__ARTICLE__.
— START —

I'm going to watch a movie tonight, methinks.

I really don't have anything else to say

so until next time, take care or yourselves... and each other...
 
     Post
 
I NEEEEEED SLEEEEEEP   
02:34am 07/03/2003
 
mood: awake
music: Sigur Ros
Oh me, oh my. It is LATE, and I have a class at 8 tomorrow morning. I have a midterm at 9:10 that I've barely studied for, and I still haven't finished this damned paper. Ah well. I get to go HOME tomorrow, and not deal with classes for a whole week. *sigh* I am happy. I'm listening to this eerie, beautiful song that Skittles' friend sent me. He keeps sending me odd music. meh heh. Speaking of Skittles, she's mad cool. I had so much fun with that crazy girl tonight. She's the most sane person here, I think. She keeps me sane. Well, as sane as I can be, anyway. I'm going to live with her next year.. I hope she can stand me. Meh heh. I'd like to stay and write more here, but my attention should REALLY be on this paper of mine... I have 3 pages done! Just ooone mooore... I'm off!

*Flies away*
 
     Post
 
Happy Birthday, Michelangelo   
01:03pm 06/03/2003
 
mood: restless
music: Tool, Aenema
Doodle-dee-doo... I'm in an odd mood.... I imagine that's cuz I saved all my stupid work for today. (Way to go, Ink!) Dammit... I had junk to say, but I forgot it as soon as I got to this page. Fook fook fook.alright, well, I should REALLY go clean my room... it's beginning to resemble a small landfill. (Luckily it hasn't started to stink yet.) I get to go home tomorrow for spring break... for the first time, I am HAPPY about going home. I don't know WHY this is... I think it's cuz I've become very very very sick of school...

— END —

__SUPPLIED DATA__.
— START —

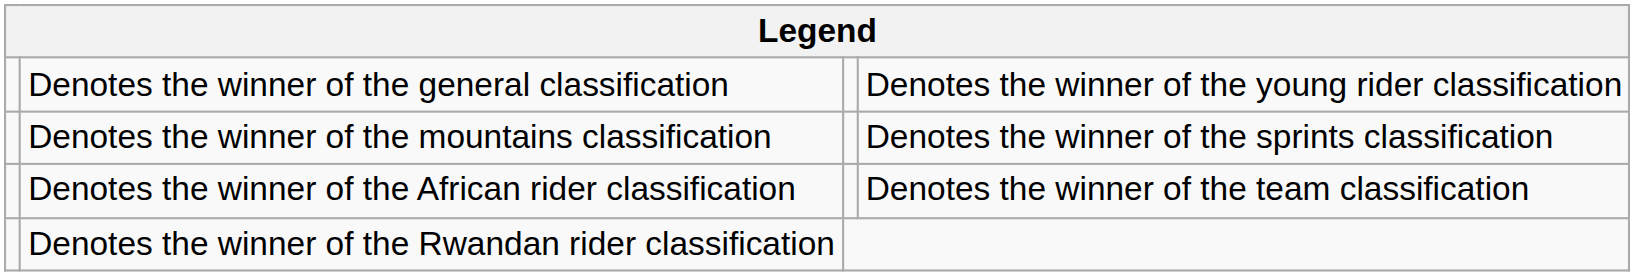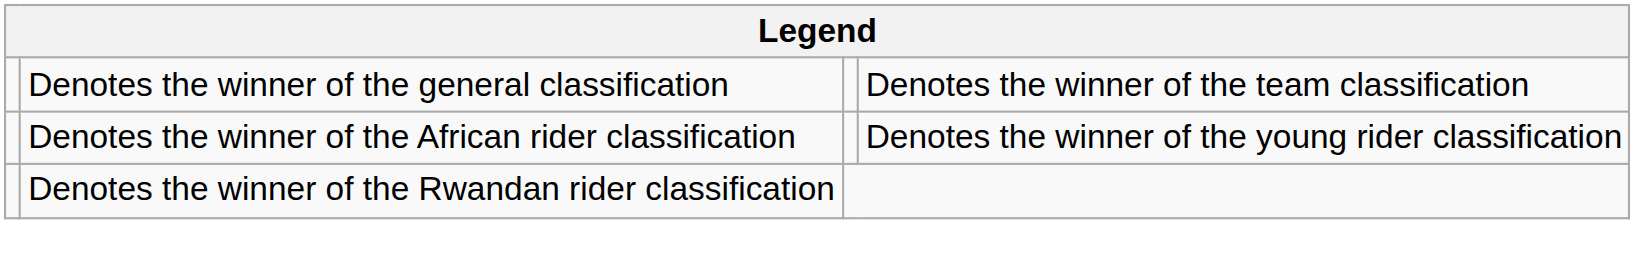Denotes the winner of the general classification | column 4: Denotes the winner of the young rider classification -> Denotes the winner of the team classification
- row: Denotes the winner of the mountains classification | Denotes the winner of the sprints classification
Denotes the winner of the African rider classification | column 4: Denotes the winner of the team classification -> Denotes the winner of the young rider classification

— END —

Answer these questions using the journal posts:
1. What music is listed for the post titled "I NEEEEEED SLEEEEEEP"?
2. How many pages of the paper does the writer say are done?
3. What mood is listed for the post titled "Happy Birthday, Michelangelo"?
The data comes from a different source than the text.

1. Sigur Ros
2. 3 pages
3. Restless